◆ Texto apresentado:
★ ★ ★ ★

20 Outubro 2017
“A obediência de Maria e Isabel é ‘potência consciente’, própria de quem não sofre o inevitável, mas, ao contrário, ‘torna-se obediente’, chegando ‘a querer a vontade divina’.”
A opinião é do monge italiano Enzo Bianchi, fundador da Comunidade de Bose, em artigo publicado por La Repubblica, 19-10-2017. A tradução é de Moisés Sbardelotto.
Devemos a Northrop Frye e ao seu já célebre “O código dos códigos. A Bíblia e a literatura” a fundamentada consciência de como a Escritura santa para judeus e cristãos se tornou, ao longo dos séculos, chave de inspiração e de interpretação não só da literatura, mas também de toda a cultura “ocidental”: a parte preponderante do patrimônio artístico, iconográfico, literário e cultural, em sentido lato, dos países marcados pela tradição judaico-cristã é simplesmente incompreensível se forem ignorados os seus textos fundadores.
Mas, justamente por causa desse vínculo indissolúvel, o contrário também é verdade: conhecendo e frequentando os tesouros da cultura desses países é possível, até mesmo para quem não se professa crente, obter, a partir da leitura dos textos bíblicos, profundas intuições espirituais.
Uma esplêndida prova disso é o livro de Massimo Cacciari Generare Dio [Gerar Deus], com o qual se inaugura, da melhor forma possível, a coleção Icone, da editora Il Mulino. Inspirando-se em alguns quadros – as Anunciações de Simone Martini e Lippo Memmi, Piero della Francesca e Beato Angelico; duas Nossas Senhoras com o menino de Andrea Mantegna e outras duas de Giovanni Bellini (imagem acima); uma Pietà do próprio Bellini e uma Deposição da Cruz de Rogier van der Weyden; até a celebérrima Trindade de Masaccio – Cacciari relê a figura de Maria de Nazaré, aquela que “escolhe conceber o menino que a escolhe” para retomar, com Cacciari, as palavras de Wystan H. Auden.
(Foto: divulgação)

★ ★ ★ ★

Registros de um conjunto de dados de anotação

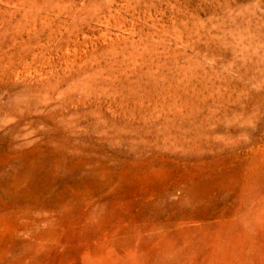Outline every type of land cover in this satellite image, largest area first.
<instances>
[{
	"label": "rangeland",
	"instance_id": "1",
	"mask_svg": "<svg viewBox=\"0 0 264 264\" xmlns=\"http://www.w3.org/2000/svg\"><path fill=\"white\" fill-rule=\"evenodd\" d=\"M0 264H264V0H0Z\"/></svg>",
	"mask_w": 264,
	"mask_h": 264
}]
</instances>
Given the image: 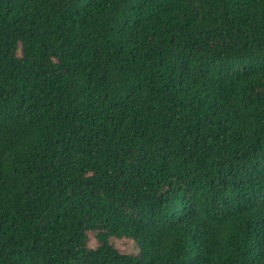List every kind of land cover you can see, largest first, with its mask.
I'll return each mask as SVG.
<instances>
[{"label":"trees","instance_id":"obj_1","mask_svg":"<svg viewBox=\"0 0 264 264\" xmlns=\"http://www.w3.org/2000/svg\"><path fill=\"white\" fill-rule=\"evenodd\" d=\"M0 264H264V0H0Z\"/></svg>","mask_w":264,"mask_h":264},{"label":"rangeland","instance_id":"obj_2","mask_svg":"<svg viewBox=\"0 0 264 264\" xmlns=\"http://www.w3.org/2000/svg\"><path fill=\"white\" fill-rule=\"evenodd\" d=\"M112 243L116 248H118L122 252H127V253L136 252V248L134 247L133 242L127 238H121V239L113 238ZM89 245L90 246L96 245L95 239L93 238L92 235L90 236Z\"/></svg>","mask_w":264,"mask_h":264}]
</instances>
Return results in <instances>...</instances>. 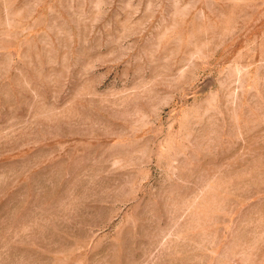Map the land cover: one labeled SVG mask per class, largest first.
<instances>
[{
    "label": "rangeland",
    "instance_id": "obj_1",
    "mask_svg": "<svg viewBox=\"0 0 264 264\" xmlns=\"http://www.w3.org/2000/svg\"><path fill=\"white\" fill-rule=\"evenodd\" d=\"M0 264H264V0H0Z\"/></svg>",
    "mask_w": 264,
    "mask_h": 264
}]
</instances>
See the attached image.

★ ★ ★ ★

◆ Enunciado: Liste todos os pintores cujos quadros, segundo o texto sobre o livro Generare Dio, servem de inspiração para Cacciari.

◆ Resposta: Simone Martini, Lippo Memmi, Piero della Francesca, Beato Angelico, Andrea Mantegna, Giovanni Bellini, Rogier van der Weyden e Masaccio.